Faktariau.id, NASIONAL – Tragedi perundungan (bullying) yang menimpa seorang siswa di SMPN 19 Ciater, Serpong, Tangerang Selatan, telah berakhir menyedihkan. Korban meninggal dunia setelah sempat dirawat selama sepekan. Peristiwa ini kembali menegaskan bahwa fenomena perundungan masih menjadi isu krusial. Perundungan, baik di lingkungan sekolah maupun masyarakat, menuntut perhatian dan tindakan kolektif yang serius.
Pengamat sosial, Serian Wijatno, menilai bahwa pendekatan yang sporadis tidak lagi memadai. Masalah ini menyebabkan gangguan psikologis berat. Dampaknya mulai dari minder, depresi, hingga risiko bunuh diri. Oleh karena itu, diperlukan langkah yang terstruktur.
Serian Wijatno merekomendasikan penerapan strategi komprehensif, terstruktur, dan berkelanjutan. Strategi ini harus melibatkan seluruh ekosistem. Pihak yang terlibat meliputi siswa, guru, orang tua, manajemen sekolah, dan masyarakat luas. Strategi ini, menurutnya, harus berpegangan pada tiga pilar utama: Pencegahan, Intervensi, dan Pembangunan Budaya. Inilah inti dari Strategi Anti Bullying yang efektif.
Pilar Utama Anti-Bullying: Pencegahan dan Intervensi
Pilar pertama, Pencegahan, merupakan langkah utama yang memerlukan investasi serius. Investasi tersebut meliputi program pendidikan sosial dan keterampilan emosional.
Sekolah diwajibkan mengadakan workshop wajib secara rutin bagi seluruh siswa. Materi workshop mencakup definisi berbagai jenis bullying (fisik, verbal, siber) dan dampak psikologisnya. Selain itu, perlu ada penekanan pada peran bystander aktif. Bystander aktif adalah individu yang berani melapor atau menolong korban. Sekolah harus memiliki kode etik yang tegas dan sanksi yang konsisten tanpa pilih kasih. Langkah ini sangat penting untuk menekan Kasus Perundungan Sekolah.
Pilar kedua adalah Intervensi. Pilar ini menuntut respons cepat dan adil saat perundungan terjadi. Kunci utama dalam intervensi adalah menyediakan jalur pelaporan yang aman. Jalur pelaporan harus anonim dan rahasia. Tujuannya adalah mendorong korban atau saksi berani bersuara tanpa takut pembalasan. Selain itu, layanan konseling terpadu perlu disediakan sebagai dukungan psikologis intensif. Layanan ini bukan hanya untuk korban, tetapi juga untuk pelaku perundungan. Konseling bertujuan mengidentifikasi dan menangani akar masalah perilaku mereka.

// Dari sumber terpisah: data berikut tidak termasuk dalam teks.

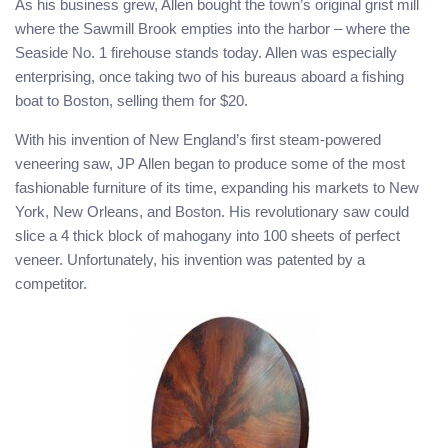
As his business grew, Allen bought the town’s original grist mill
where the Sawmill Brook empties into the harbor – where the
Seaside No. 1 firehouse stands today. Allen was especially
enterprising, once taking two of his bureaus aboard a fishing
boat to Boston, selling them for $20.
With his invention of New England’s first steam-powered
veneering saw, JP Allen began to produce some of the most
fashionable furniture of its time, expanding his markets to New
York, New Orleans, and Boston. His revolutionary saw could
slice a 4 thick block of mahogany into 100 sheets of perfect
veneer. Unfortunately, his invention was patented by a
competitor.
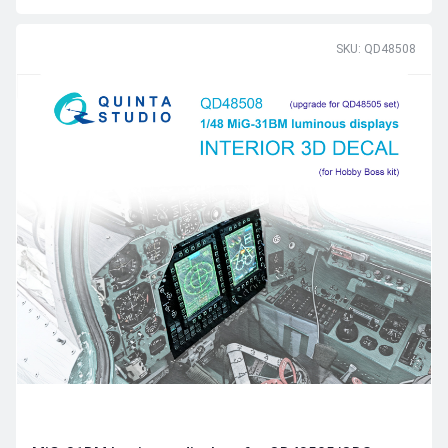
SKU: QD48508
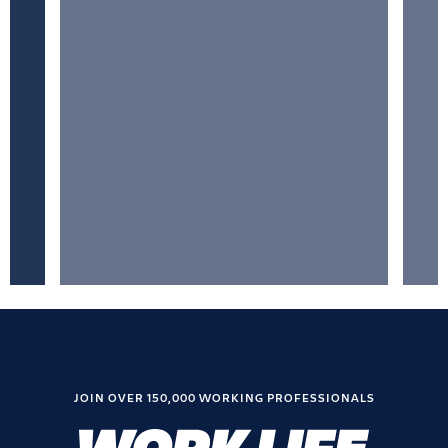
JOIN OVER 150,000 WORKING PROFESSIONALS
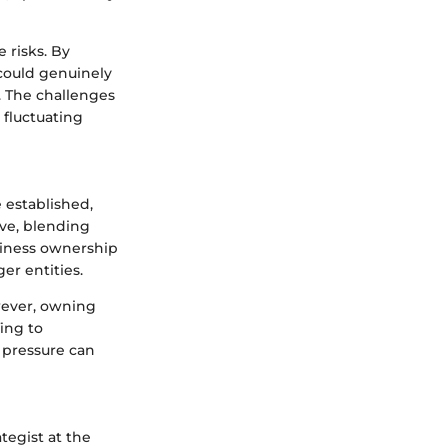
 risks. By
 could genuinely
. The challenges
 fluctuating
 established,
rve, blending
siness ownership
ger entities.
wever, owning
ing to
 pressure can
tegist at the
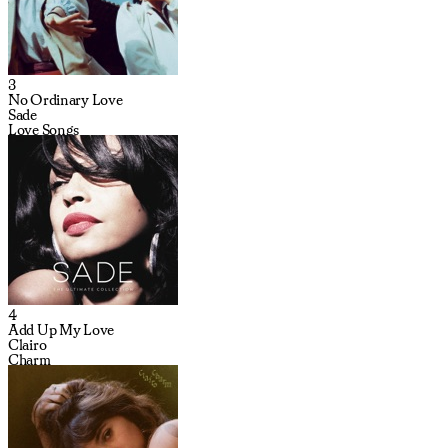
3
No Ordinary Love
Sade
Love Songs
4
Add Up My Love
Clairo
Charm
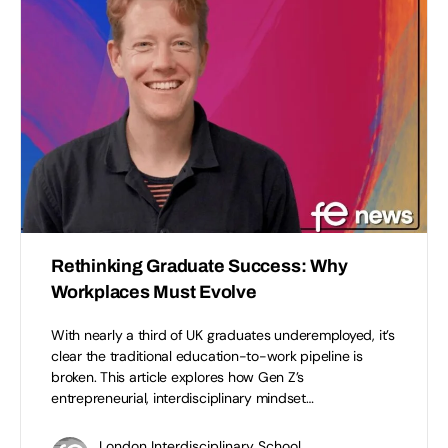
Rethinking Graduate Success: Why
Workplaces Must Evolve
With nearly a third of UK graduates underemployed, it’s
clear the traditional education-to-work pipeline is
broken. This article explores how Gen Z’s
entrepreneurial, interdisciplinary mindset…
London Interdisciplinary School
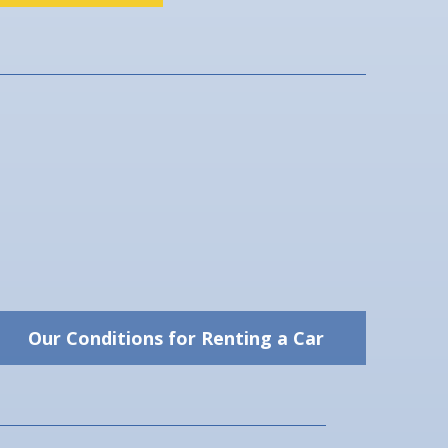
Our Conditions for Renting a Car
Our Conditions for Renting
a Car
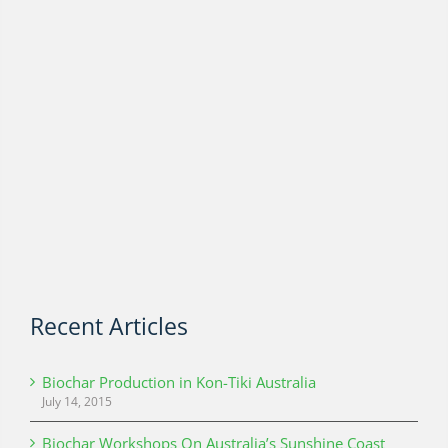
Recent Articles
Biochar Production in Kon-Tiki Australia
July 14, 2015
Biochar Workshops On Australia’s Sunshine Coast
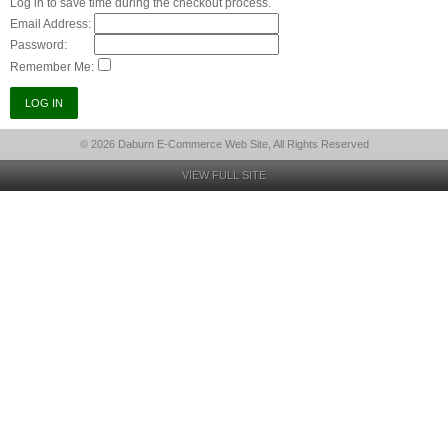
Log in to save time during the checkout process.
Email Address:
Password:
Remember Me:
© 2026 Daburn E-Commerce Web Site, All Rights Reserved
VIEW FULL SITE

Pilar Ketiga: Transformasi Budaya
Pilar ketiga, Pembangunan Budaya, berfokus pada upaya menjadikan semangat anti-bullying sebagai bagian integral dari karakter masyarakat. Budaya ini juga harus menjadi bagian dari lingkungan sekolah. Serian Wijatno menekankan pentingnya menyuarakan risiko bullying secara teratur. Perlu juga gencar mempromosikan iklim persahabatan serta rasa memiliki dalam komunitas. Transformasi budaya ini diharapkan dapat menciptakan lingkungan belajar dan sosial yang benar-benar aman dan inklusif bagi semua pihak. Mengatasi Kasus Perundungan Sekolah memerlukan kesadaran kolektif yang kuat. Strategi Anti Bullying tiga pilar ini diharapkan dapat menjadi solusi berkelanjutan.